YOUR OBJECTIVE: In the water safety text below, which code does the NACCHO recommend that local health departments build into their policies and practices?

GIVEN TEXT:
****************************************

The NACCHO, in a policy statement on recreational water safety, asserts that when public health resources are used to support water safety, preventable illness and injury can be decreased. For these and other reasons, the association is urging " national, state and local health departments and related agencies to engage policymakers, government agencies, non-governmental organizations, businesses and communities to produce and support policies, legislation, regulations, programs, research and resources to promote healthy and safe swimming."

Some of the specific activities to help boost water safety recommended by the NACCHO include:

  • Incorporating the Model Aquatic Health Code into local health department policies and practices.
  • Improving regulatory oversight of recreational waters—everything from public pools, spas and splashpads to lakes, rivers and oceans, and even private pools when possible.
  • Implementing standardized water testing guidelines.
  • Increasing funding for local health departments to ensure adequate oversight of recreational water venues, and to help investigate incidents.
  • Promoting communication between pool owners and operators and local health departments.
  • Encouraging owners and operators to earn certifications, such as Certified Pool/Spa Operator or Aquatic Facilities Operator.

By adopting these and other suggestions contained in the policy statement, local, state and national agencies, as well as pool owners and operators, can help ensure safer swimming and water fun for all patrons.

****************************************

STORED DATA:
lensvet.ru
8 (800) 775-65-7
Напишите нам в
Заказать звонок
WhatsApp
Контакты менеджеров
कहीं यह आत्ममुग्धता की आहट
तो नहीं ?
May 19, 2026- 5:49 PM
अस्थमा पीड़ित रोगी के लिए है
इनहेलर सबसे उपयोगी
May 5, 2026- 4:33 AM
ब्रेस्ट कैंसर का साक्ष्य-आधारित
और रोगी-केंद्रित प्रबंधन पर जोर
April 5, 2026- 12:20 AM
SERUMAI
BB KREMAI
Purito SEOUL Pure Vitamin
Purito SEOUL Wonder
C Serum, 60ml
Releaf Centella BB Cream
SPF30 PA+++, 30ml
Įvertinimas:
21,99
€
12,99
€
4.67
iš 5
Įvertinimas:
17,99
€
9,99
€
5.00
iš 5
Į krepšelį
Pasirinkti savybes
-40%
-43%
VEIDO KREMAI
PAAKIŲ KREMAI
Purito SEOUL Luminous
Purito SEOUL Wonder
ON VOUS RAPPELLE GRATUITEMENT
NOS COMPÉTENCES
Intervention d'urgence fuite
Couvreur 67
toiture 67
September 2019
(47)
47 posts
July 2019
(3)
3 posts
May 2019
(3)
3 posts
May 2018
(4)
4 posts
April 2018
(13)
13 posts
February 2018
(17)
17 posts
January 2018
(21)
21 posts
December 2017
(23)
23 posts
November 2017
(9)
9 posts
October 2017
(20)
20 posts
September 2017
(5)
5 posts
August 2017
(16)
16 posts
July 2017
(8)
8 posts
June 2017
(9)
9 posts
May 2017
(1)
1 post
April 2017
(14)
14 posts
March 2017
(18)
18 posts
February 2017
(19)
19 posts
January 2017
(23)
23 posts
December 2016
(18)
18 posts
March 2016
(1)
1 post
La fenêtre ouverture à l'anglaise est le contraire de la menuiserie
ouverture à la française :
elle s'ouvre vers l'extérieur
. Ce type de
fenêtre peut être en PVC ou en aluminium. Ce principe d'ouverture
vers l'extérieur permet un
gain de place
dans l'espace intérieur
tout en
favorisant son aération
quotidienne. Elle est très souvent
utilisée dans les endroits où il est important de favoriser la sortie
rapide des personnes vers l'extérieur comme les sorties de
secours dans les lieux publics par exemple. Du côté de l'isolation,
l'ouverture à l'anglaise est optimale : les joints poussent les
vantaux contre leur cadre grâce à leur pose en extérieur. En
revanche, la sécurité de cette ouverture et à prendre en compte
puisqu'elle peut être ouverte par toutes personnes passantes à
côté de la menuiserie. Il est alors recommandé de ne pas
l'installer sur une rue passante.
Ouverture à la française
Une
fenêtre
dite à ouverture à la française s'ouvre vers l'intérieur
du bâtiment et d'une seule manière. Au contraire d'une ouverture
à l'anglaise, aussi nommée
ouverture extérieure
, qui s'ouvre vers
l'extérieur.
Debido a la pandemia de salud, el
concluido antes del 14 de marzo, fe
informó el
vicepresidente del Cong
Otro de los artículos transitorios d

****************************************

SOLUTION FOR THIS PROBLEM: The Model Aquatic Health Code.